Thanks for your thoughts.....do you think however, the falling dollar would restrain the fed from lowering rates further?

No. IMO, right now fed is moving slow because it wants the market to decline and to not reinflate. However, the other consequence of the market decline is increasing credit failures and credit crunch. Ultimately, that will have to be relieved by more rate cuts. I think we're moving into the worse of all worlds for investors ... increasingly lower rates on fixed instruments, lower stock prices, and lower real estate values as well -- in other words, deflation.
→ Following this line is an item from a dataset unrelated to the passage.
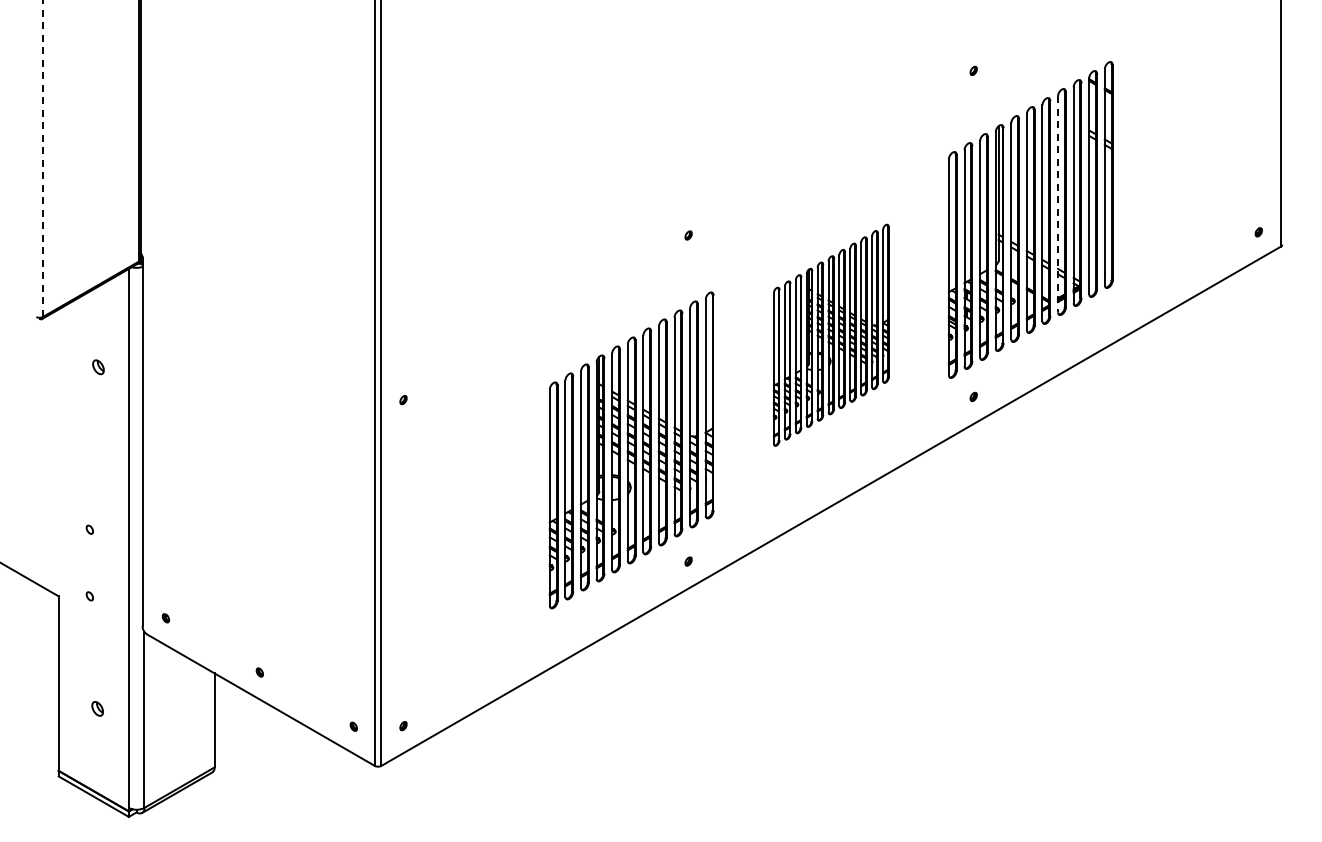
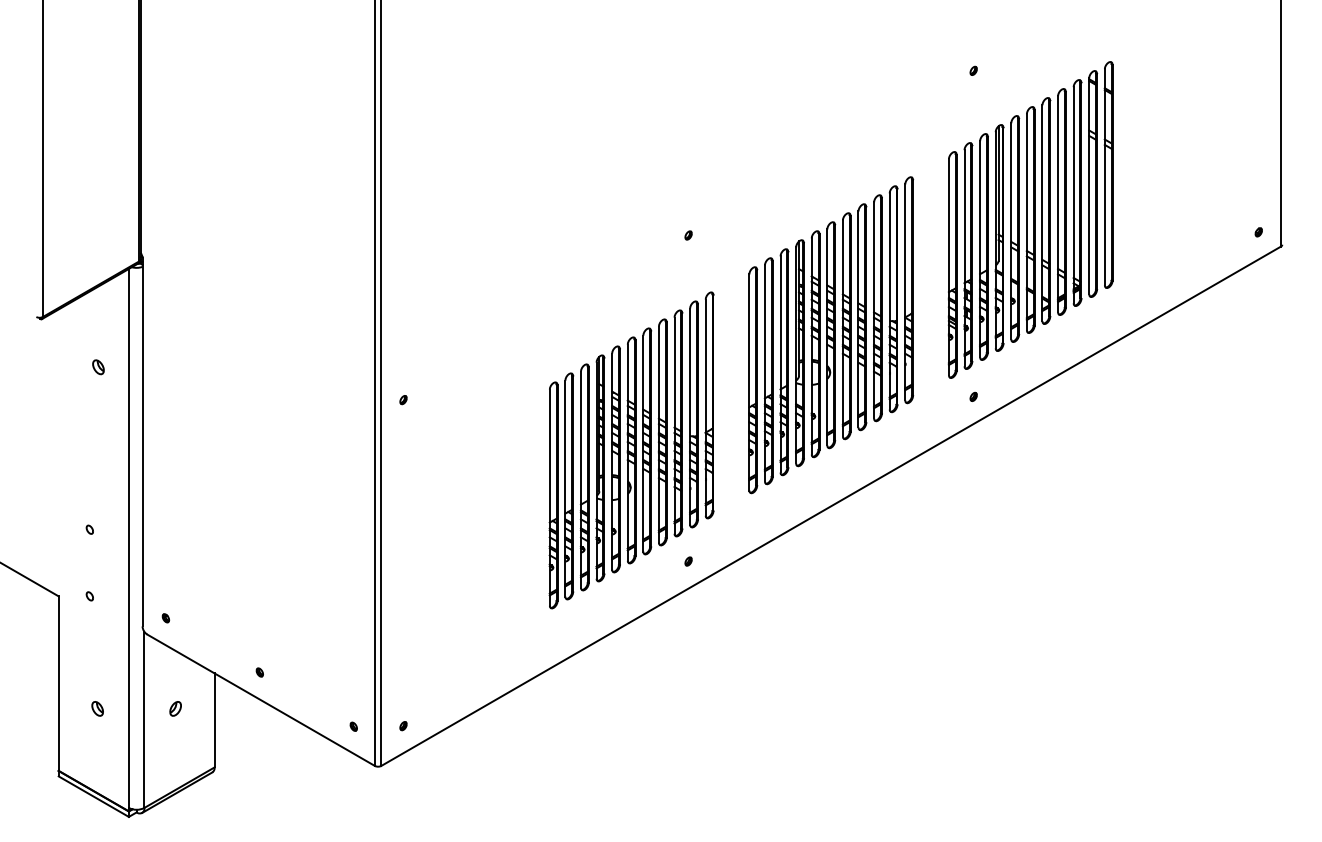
line at (42, 158): dashed -> solid
line at (1058, 204): dashed -> solid
part at (831, 334) size: 117x224 px -> 167x319 px
part at (175, 708): none -> present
Of course bulls will now argue that '99 will be an improved export year with cost of goods from us companies declining vis a vis the dollar.....and even perhaps q4 of this year....

I've always found this a curious argument. What are American goods? U.S. manufacturing is increasingly done outside the U.S. and requires repatriation of costs. If the dollar is down relative to the currency of the manufacturing countries those costs increase. If third world countries where much of the manufacturing is done collapse in political chaos, then those manufacturing lines will be difficult to maintain, even if there is still a favorable currency conversion. Contrary to most people's image of America, it is largely a commodity exporter -- like emerging market countries & Canada; a debt exporter, and a "gun dealer." Of the three, given the changing political climate of the world, I would hold out "hope" only for the latter to improve U.S. world trade.